Please set down, exactly as written, the line containing "(102, 391) none" and every line after it through the end of the records.

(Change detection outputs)
────────────────────
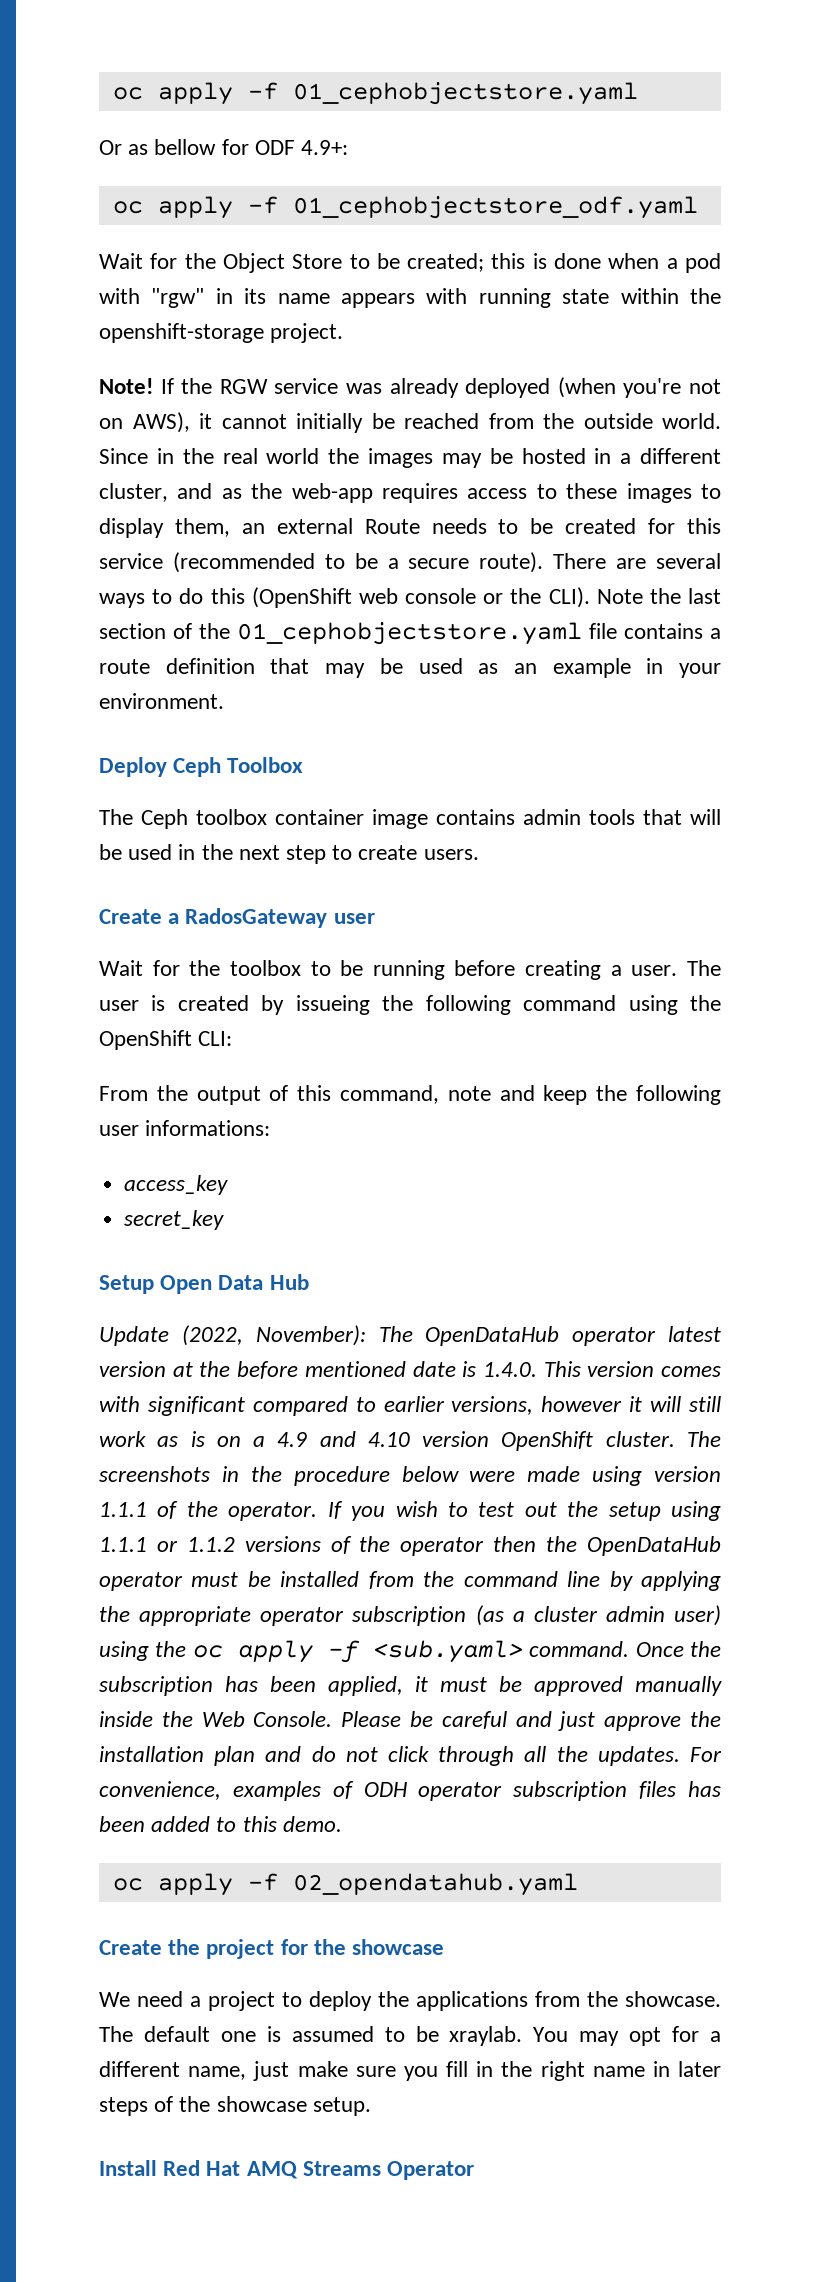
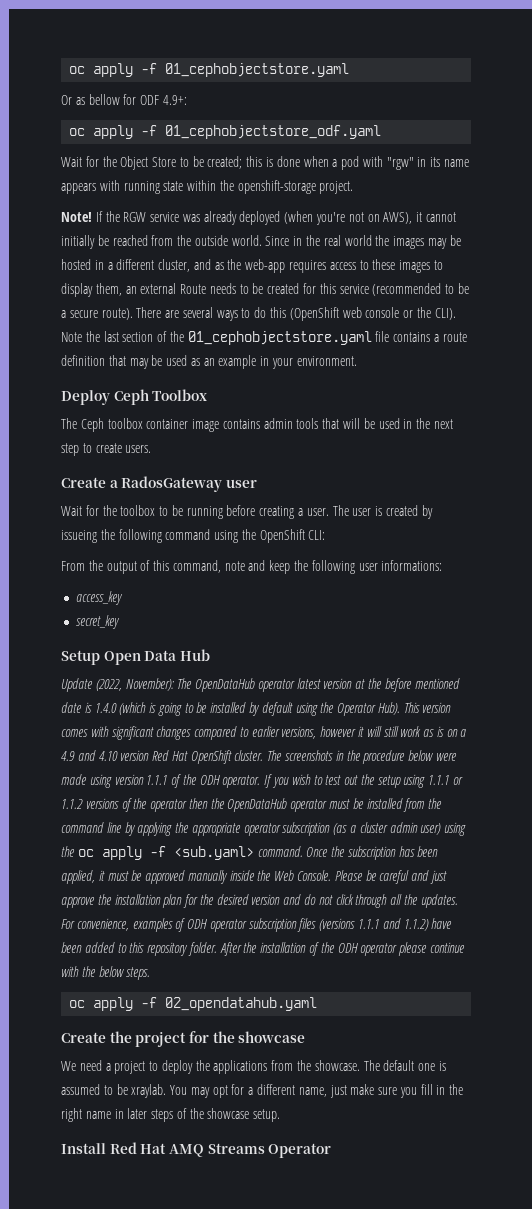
[482,1362,537,1377] 1.4.0. -> [94,702,400,716] 1.4.0 (which is going to be installed by default using the Operator Hub).
(245, 1406) none -> [156,726,192,740] changes
(490, 1439) none -> [152,750,188,761] Red Hat
(218, 1509) none -> [199,775,220,785] ODH
(256, 1756) none -> [183,894,281,908] for the desired version
[688,1781,721,1797] [99,1816,342,1832] has been added to this demo. -> [319,918,453,931] [61,942,465,956] [61,966,151,980] (versions 1.1.1 and 1.1.2) have been added to this repository folder. After the installation of the ODH operator please continue with the below steps.

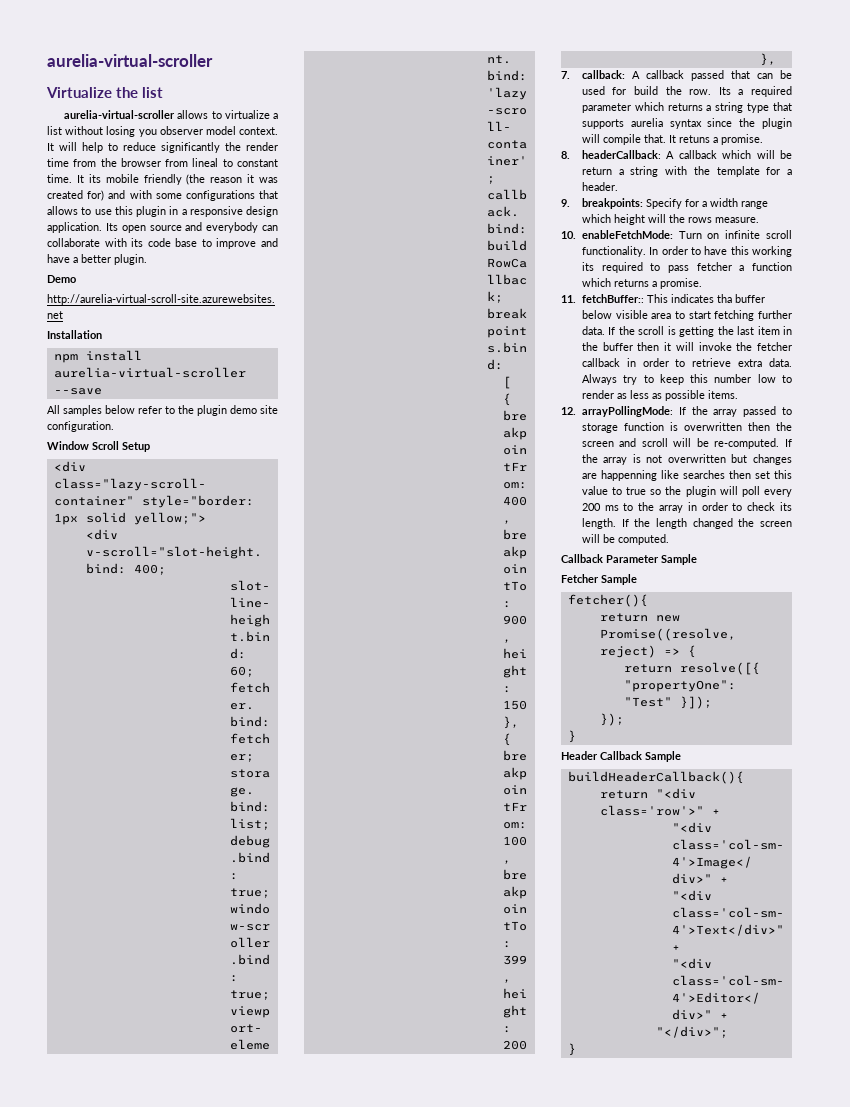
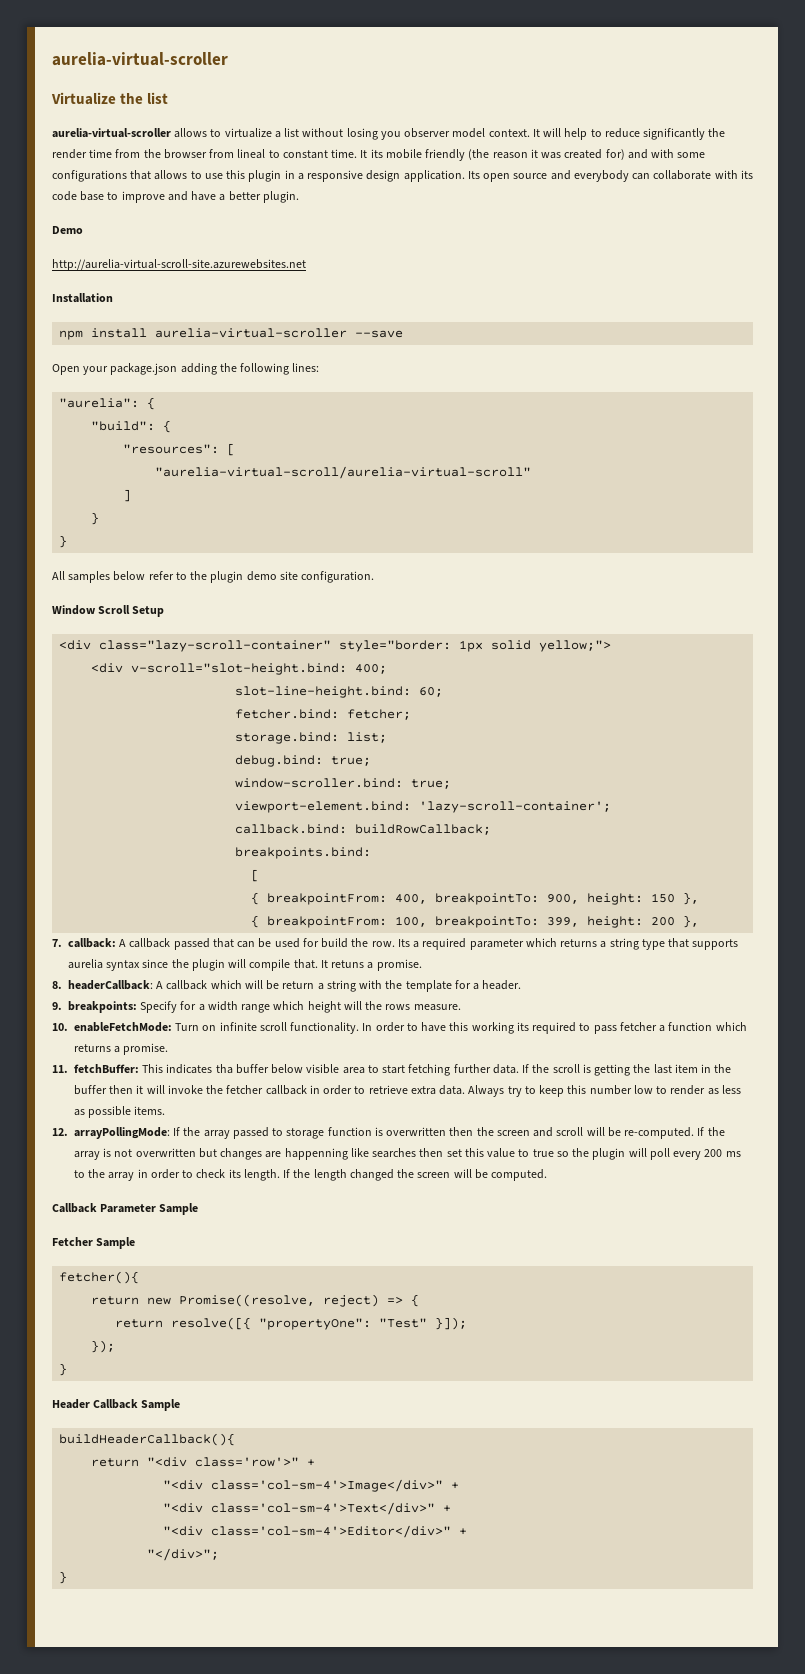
(102, 391) none -> [52,363,320,375] [59,397,156,410] [91,420,172,433] [123,443,236,456] [155,466,532,479] [123,489,132,502] [91,512,100,525] [59,535,68,548] // Open your package.json adding the following lines: // "aurelia": { // "build": { // "resources": [ // "aurelia-virtual-scroll/aurelia-virtual-scroll" // ] // } // }
[581,294,644,303] fetchBuffer:: -> [74,1064,139,1073] fetchBuffer:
────────────────────
▶ **Solution to the problem**:
(102, 391) none -> [52,363,320,375] [59,397,156,410] [91,420,172,433] [123,443,236,456] [155,466,532,479] [123,489,132,502] [91,512,100,525] [59,535,68,548] // Open your package.json adding the following lines: // "aurelia": { // "build": { // "resources": [ // "aurelia-virtual-scroll/aurelia-virtual-scroll" // ] // } // }
[581,294,644,303] fetchBuffer:: -> [74,1064,139,1073] fetchBuffer:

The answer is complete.